Although Bush told Kay to take his time, the president (and Karl Rove) may grow impatient if they glance at recent poll numbers. In a Democracy Corps poll conducted by Greenberg Quinlan Rosner last week, his ratings are still going down -- and that appears to be directly related to increasing public doubts about his Iraq policy. According to Ruy Teixeira's summary:

"Right now, 47 percent say they cannot trust what Bush is saying about weapons of mass destruction (WMDs) in Iraq, up 7 points in one month. And 52 percent agree Bush did not adequately plan for the postwar Iraq situation and doesn't have a plan to win the peace and bring the troops home."

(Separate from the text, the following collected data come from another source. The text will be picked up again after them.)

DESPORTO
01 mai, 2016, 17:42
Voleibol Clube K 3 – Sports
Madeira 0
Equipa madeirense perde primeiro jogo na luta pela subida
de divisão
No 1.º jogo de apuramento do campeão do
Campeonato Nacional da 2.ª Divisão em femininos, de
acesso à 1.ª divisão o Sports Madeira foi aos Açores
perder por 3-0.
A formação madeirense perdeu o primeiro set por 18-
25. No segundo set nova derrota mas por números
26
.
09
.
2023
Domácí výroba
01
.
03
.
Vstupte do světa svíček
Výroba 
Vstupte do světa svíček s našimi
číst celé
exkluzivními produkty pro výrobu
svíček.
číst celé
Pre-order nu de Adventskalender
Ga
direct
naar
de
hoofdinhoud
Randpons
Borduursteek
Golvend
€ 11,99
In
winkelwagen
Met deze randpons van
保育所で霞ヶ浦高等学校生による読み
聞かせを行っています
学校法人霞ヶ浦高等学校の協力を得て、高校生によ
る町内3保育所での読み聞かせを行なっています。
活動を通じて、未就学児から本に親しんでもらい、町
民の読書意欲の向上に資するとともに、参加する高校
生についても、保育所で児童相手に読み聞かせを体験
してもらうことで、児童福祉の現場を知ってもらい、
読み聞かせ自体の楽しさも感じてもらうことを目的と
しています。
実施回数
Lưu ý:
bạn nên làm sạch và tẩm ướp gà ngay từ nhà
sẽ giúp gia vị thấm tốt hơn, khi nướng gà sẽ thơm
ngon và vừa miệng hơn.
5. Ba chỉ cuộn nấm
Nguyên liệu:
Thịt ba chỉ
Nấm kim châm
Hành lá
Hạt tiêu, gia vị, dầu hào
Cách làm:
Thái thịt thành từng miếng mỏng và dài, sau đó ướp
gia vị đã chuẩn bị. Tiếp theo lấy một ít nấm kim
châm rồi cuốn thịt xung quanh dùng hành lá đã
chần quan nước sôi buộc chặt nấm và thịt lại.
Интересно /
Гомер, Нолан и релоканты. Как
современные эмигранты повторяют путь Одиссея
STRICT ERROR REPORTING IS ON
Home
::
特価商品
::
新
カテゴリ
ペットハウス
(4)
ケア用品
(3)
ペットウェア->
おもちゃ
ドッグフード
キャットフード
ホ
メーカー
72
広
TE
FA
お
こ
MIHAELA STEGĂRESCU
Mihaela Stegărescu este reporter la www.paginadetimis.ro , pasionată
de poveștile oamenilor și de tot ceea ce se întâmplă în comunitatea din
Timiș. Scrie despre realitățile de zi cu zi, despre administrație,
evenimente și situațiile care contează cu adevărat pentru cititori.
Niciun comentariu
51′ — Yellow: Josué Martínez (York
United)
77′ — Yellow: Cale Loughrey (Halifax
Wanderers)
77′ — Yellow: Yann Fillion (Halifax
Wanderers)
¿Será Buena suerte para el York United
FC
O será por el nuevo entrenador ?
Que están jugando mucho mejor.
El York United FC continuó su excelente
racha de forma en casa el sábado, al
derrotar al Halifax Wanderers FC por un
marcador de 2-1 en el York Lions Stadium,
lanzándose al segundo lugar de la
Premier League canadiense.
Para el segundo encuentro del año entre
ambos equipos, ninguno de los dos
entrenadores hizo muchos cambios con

A strong editorial in the Minneapolis Star-Tribune warns that those doubts may carry a political price for those who used frightening pretexts to advance their policy ambitions:

"The neocon foreign policy agenda got neither a thorough vetting nor public explication -- because its authors apparently thought the American people wouldn't understand it or wouldn't buy it. Instead, the neocons pulled a classic, and very arrogant, bait and switch. Sooner or later, they're going to pay for it."

"Exaggerate-gate?"
"Exaggergate" is much the better name for the scandalously misleading run-up to the war, as many readers instantly wrote to point out. I regret that my hasty typing did literary violence to the moniker (which came from an Oklahoma City reader). Somebody else sent in another suggestion that may turn out to be even more apt: "Prevarigate."